→ **Text block**
Her eyesight was taken when she was just a toddler by retinoblastoma. She wore prosthetic eyes the whole time I knew her. She had some faint memories of colours and visual memories she would dream about. She was placed in foster care. Her childhood was a sad one, she grew up feeling unloved and abandoned. I am forever pained that she had to face the world in darkness with no loving family supporting her. Later in her teens she found a happier foster home and began to thrive.
As she got older she learned how to navigate through life with a disability. She chose to lead as normal a life as possible. She had triumphs like when she ran a 42-kilometre marathon in Hawaii. She became a jewelry designer and small business owner. She sat on the Board of Directors of the Regina Farmers’ Market. She got a trusty guide dog which opened up more freedoms. Customers and members of the RFM loved her. She became a Section Manager for the Regina Amateur Radio Association. It was an awesome social outlet for her to talk on CB.
Summer had a dry sense of humour. She would often make self-deprecating jokes about blindness. She would tease me on how I talked with my hands. “Do you expect that I can see it? I certainly can feel the wind from your hands moving!”. She would faithfully report a general accounting of how much money the busker down the street made, as she could calculate by the sounds of the coins dropping in his case. It was amazing!
When I visited her last week there were several times when she became emotional. She was told she would live a couple of months more, she told me quietly she knew it would be far sooner than that. She was right. We chatted and laughed about old times. I whispered to her that she knew me well enough to know that my joking with her, making her laugh, was what I do in a sad situation to reduce the tension. She said she knew. Then we both said at the same time, “It’s not fair! This isn’t fair”. I am grateful only once that she was blind, that she didn’t see the tears in my eyes as I left her behind.
As Michelle Lee just texted me, I do hope you are looking down on us for the first time from heaven. I know there are vendors from RFM that this affects more than others. I would be remiss if I did not mention Gail Mcilwrick who was her constant friend and helper at the Market. My sympathies to you and all who knew her well.

→ **Brief 1**
Translate the following sentence from the tribute into French: "She became a jewelry designer and small business owner."

[Collected data]

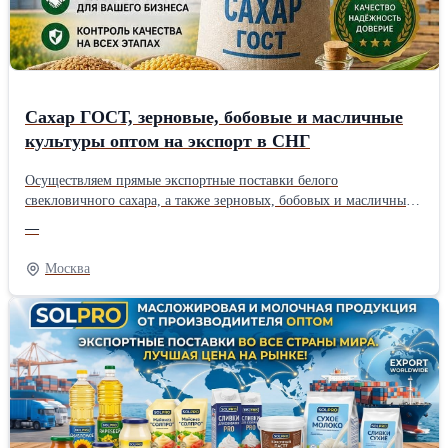
Сахар ГОСТ, зерновые, бобовые и масличные
культуры оптом на экспорт в СНГ
Осуществляем прямые экспортные поставки белого
свекловичного сахара, а также зерновых, бобовых и масличных
культур собственного выращивания в страны СНГ (Узбекистан,
—
Казахстан, Киргизия, Таджикистан и др.). Работаем напрямую
как производитель и гарантируем строгое соответствие
Москва
экспортным стандартам качества. Наш ассортимент для
экспортных поставок: * Белый сахар-песок: ГОСТ 33222-2015
(категория ТС2), код ТН ВЭД 1701 99 100 0. Полностью сухой,
идеален для транспортировки. * Зерновые культуры: Пшеница
(продовольственная/фуражная), кукуруза продовольственная,
ячмень. * Бобовые культуры: Горох, соя. * Масличные культуры:
Подсолнечник. Наши преимущества при экспорте: * Удобные
взаиморасчеты: Для Вашего удобства и минимизации валютных
рисков мы принимаем оплату в национальных валютах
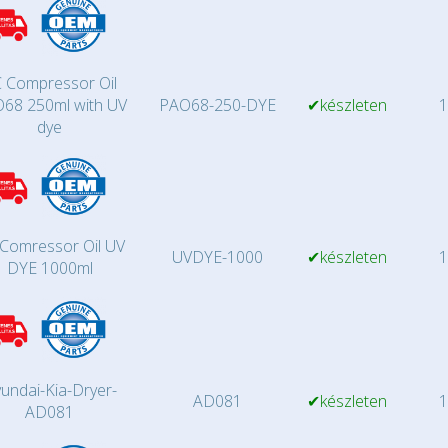
 Compressor Oil
68 250ml with UV
PAO68-250-DYE
✔készleten
1
dye
Comressor Oil UV
UVDYE-1000
✔készleten
1
DYE 1000ml
undai-Kia-Dryer-
AD081
✔készleten
1
AD081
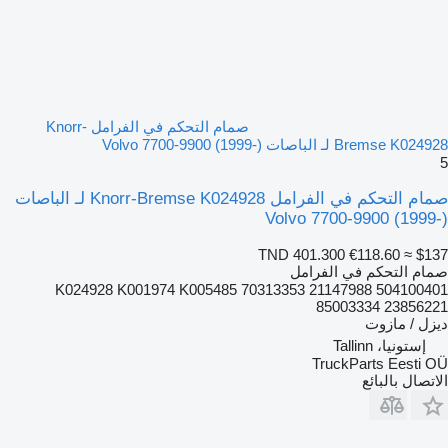
صمام التحكم في الفرامل Knorr-
Bremse K024928 لـ الباصات Volvo 7700-9900 (1999-)
5
صمام التحكم في الفرامل Knorr-Bremse K024928 لـ الباصات
Volvo 7700-9900 (1999-)
TND 401.300
€118.60
≈ $137
صمام التحكم في الفرامل
K024928 K001974 K005485 70313353 21147988 504100401
85003334 23856221
ديزل / مازوت
إستونيا، Tallinn
TruckParts Eesti OÜ
الاتصال بالبائع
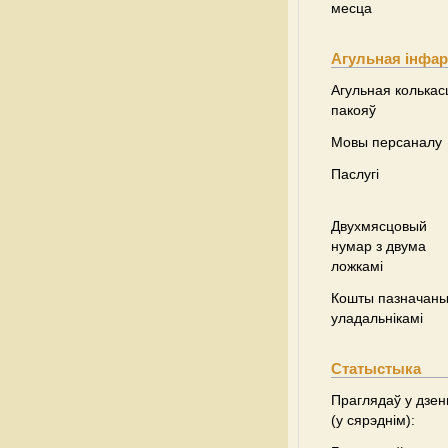
месца
Агульная інфа
Агульная колькас
пакояў
Мовы персаналу
Паслугі
Двухмясцовый
нумар з двума
ложкамі
Кошты пазначаны 
уладальнікамі
Статыстыка
Праглядаў у дзен
(у сярэднім):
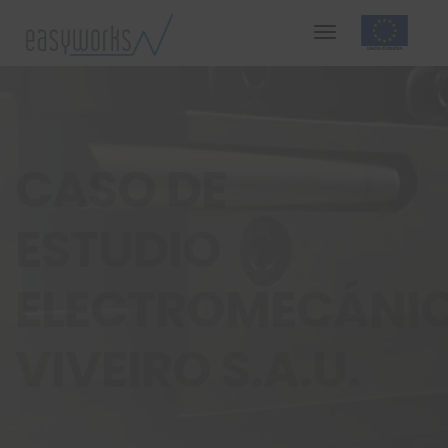
CASO DE
ESTUDIO
ELECTROMECÁNI
VIVEIRO S.A.U.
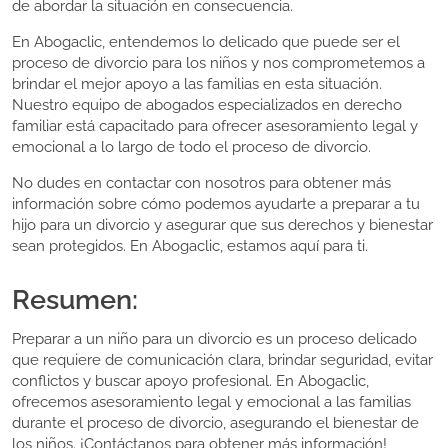
de abordar la situación en consecuencia.
En Abogaclic, entendemos lo delicado que puede ser el
proceso de divorcio para los niños y nos comprometemos a
brindar el mejor apoyo a las familias en esta situación.
Nuestro equipo de abogados especializados en derecho
familiar está capacitado para ofrecer asesoramiento legal y
emocional a lo largo de todo el proceso de divorcio.
No dudes en contactar con nosotros para obtener más
información sobre cómo podemos ayudarte a preparar a tu
hijo para un divorcio y asegurar que sus derechos y bienestar
sean protegidos. En Abogaclic, estamos aquí para ti.
Resumen:
Preparar a un niño para un divorcio es un proceso delicado
que requiere de comunicación clara, brindar seguridad, evitar
conflictos y buscar apoyo profesional. En Abogaclic,
ofrecemos asesoramiento legal y emocional a las familias
durante el proceso de divorcio, asegurando el bienestar de
los niños. ¡Contáctanos para obtener más información!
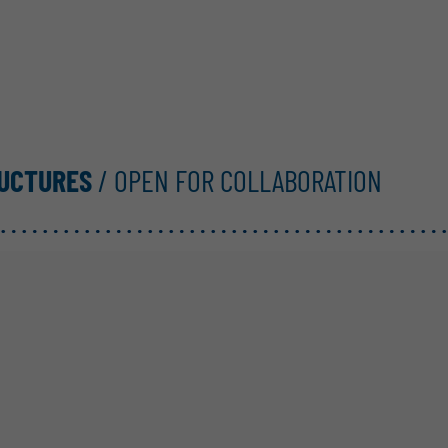
RUCTURES
/ OPEN FOR COLLABORATION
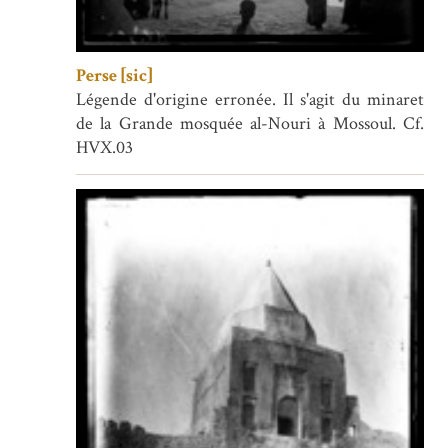
Perse [sic]
Légende d'origine erronée. Il s'agit du minaret
de la Grande mosquée al-Nouri à Mossoul. Cf.
HVX.03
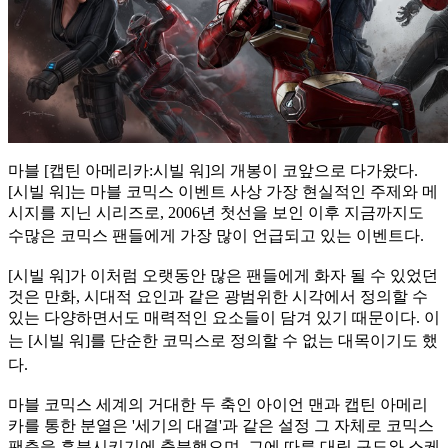
마블 [캡틴 아메리카:시빌 워]의 개봉이 코앞으로 다가왔다.
[시빌 워]는 마블 코믹스 이벤트 사상 가장 현실적인 주제와 메
시지를 지닌 시리즈로, 2006년 첫선을 보인 이후 지금까지도
수많은 코믹스
팬들에게 가장 많이 언급되고 있는 이벤트다.
[시빌 워]가 이처럼 오랫동안 많은 팬들에게 화자 될 수 있었던
것은 만화, 시대적 요인과 같은 광범위한 시각에서 정의할 수
있는 다양하면서도 매력적인 요소들이 담겨 있기 때문이다. 이
는 [시빌
워]를 단순한 코믹스로 정의할 수 없는 대목이기도 했
다.
마블 코믹스 세계의 거대한 두 축인 아이언 맨과 캡틴 아메리
카를 통한 분열은 '세기의 대결'과 같은 설정 그 자체로 코믹스
팬층을 흥분시키기에 충분했으며, 그에 따른 대립 구도와 스케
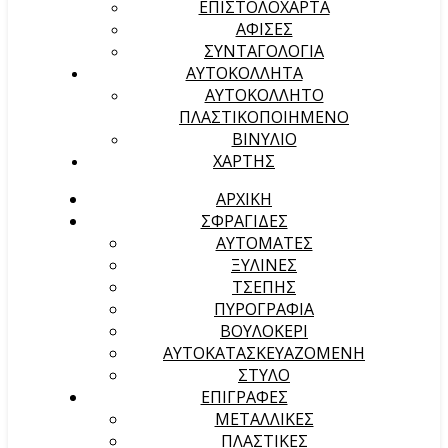
ΕΠΙΣΤΟΛΟΧΑΡΤΑ
ΑΦΙΣΕΣ
ΣΥΝΤΑΓΟΛΟΓΙΑ
ΑΥΤΟΚΟΛΛΗΤΑ
ΑΥΤΟΚΟΛΛΗΤΟ
ΠΛΑΣΤΙΚΟΠΟΙΗΜΕΝΟ
ΒΙΝΥΛΙΟ
ΧΑΡΤΗΣ
ΑΡΧΙΚΉ
ΣΦΡΑΓΙΔΕΣ
ΑΥΤΟΜΑΤΕΣ
ΞΥΛΙΝΕΣ
ΤΣΕΠΗΣ
ΠΥΡΟΓΡΑΦΙΑ
ΒΟΥΛΟΚΕΡΙ
ΑΥΤΟΚΑΤΑΣΚΕΥΑΖΟΜΕΝΗ
ΣΤΥΛΟ
ΕΠΙΓΡΑΦΕΣ
ΜΕΤΑΛΛΙΚΕΣ
ΠΛΑΣΤΙΚΕΣ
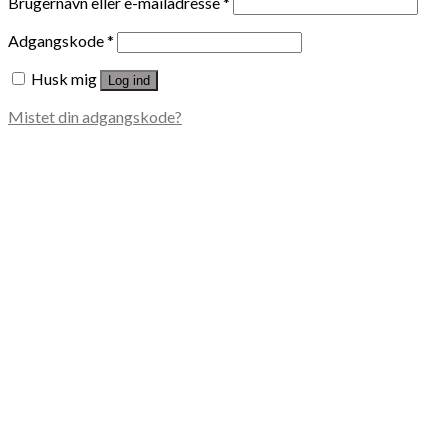
Brugernavn eller e-mailadresse
*
Adgangskode
*
Husk mig
Log ind
Mistet din adgangskode?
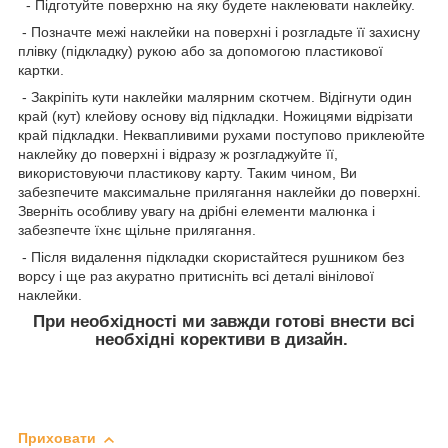
- Підготуйте поверхню на яку будете наклеювати наклейку.
- Позначте межі наклейки на поверхні і розгладьте її захисну
плівку (підкладку) рукою або за допомогою пластикової
картки.
- Закріпіть кути наклейки малярним скотчем. Відігнути один
край (кут) клейову основу від підкладки. Ножицями відрізати
край підкладки. Неквапливими рухами поступово приклеюйте
наклейку до поверхні і відразу ж розгладжуйте її,
використовуючи пластикову карту. Таким чином, Ви
забезпечите максимальне прилягання наклейки до поверхні.
Зверніть особливу увагу на дрібні елементи малюнка і
забезпечте їхнє щільне прилягання.
- Після видалення підкладки скористайтеся рушником без
ворсу і ще раз акуратно притисніть всі деталі вінілової
наклейки.
При необхідності ми завжди готові внести всі
необхідні корективи в дизайн.
Приховати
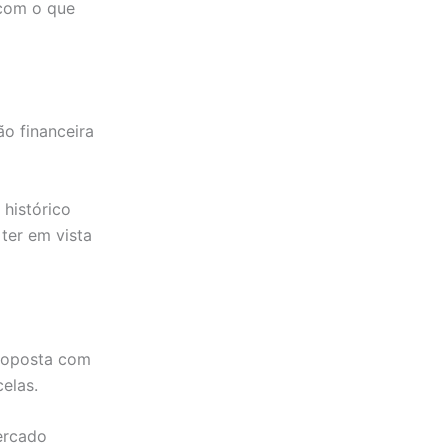
 com o que
ão financeira
 histórico
ter em vista
proposta com
elas.
ercado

→ **Brief 2**
Render the lines of the rows, from the line with "ΕΠΙΣΤΟΛΟΧΑΡΤΑ" to the line with "Mistet din adgangskode?", as a Markdown table with the columns No. and Line. Number each line, omit blank lines, and leave out the pictures.

→ **Task output 1**
Elle est devenue créatrice de bijoux et propriétaire d'une petite entreprise.

→ **Task output 2**
| No. | Line |
|---|---|
| 1 | ΕΠΙΣΤΟΛΟΧΑΡΤΑ |
| 2 | ΑΦΙΣΕΣ |
| 3 | ΣΥΝΤΑΓΟΛΟΓΙΑ |
| 4 | ΑΥΤΟΚΟΛΛΗΤΑ |
| 5 | ΑΥΤΟΚΟΛΛΗΤΟ |
| 6 | ΠΛΑΣΤΙΚΟΠΟΙΗΜΕΝΟ |
| 7 | ΒΙΝΥΛΙΟ |
| 8 | ΧΑΡΤΗΣ |
| 9 | ΑΡΧΙΚΉ |
| 10 | ΣΦΡΑΓΙΔΕΣ |
| 11 | ΑΥΤΟΜΑΤΕΣ |
| 12 | ΞΥΛΙΝΕΣ |
| 13 | ΤΣΕΠΗΣ |
| 14 | ΠΥΡΟΓΡΑΦΙΑ |
| 15 | ΒΟΥΛΟΚΕΡΙ |
| 16 | ΑΥΤΟΚΑΤΑΣΚΕΥΑΖΟΜΕΝΗ |
| 17 | ΣΤΥΛΟ |
| 18 | ΕΠΙΓΡΑΦΕΣ |
| 19 | ΜΕΤΑΛΛΙΚΕΣ |
| 20 | ΠΛΑΣΤΙΚΕΣ |
| 21 | Brugernavn eller e-mailadresse |
| 22 | * |
| 23 | Adgangskode |
| 24 | * |
| 25 | Husk mig |
| 26 | Log ind |
| 27 | Mistet din adgangskode? |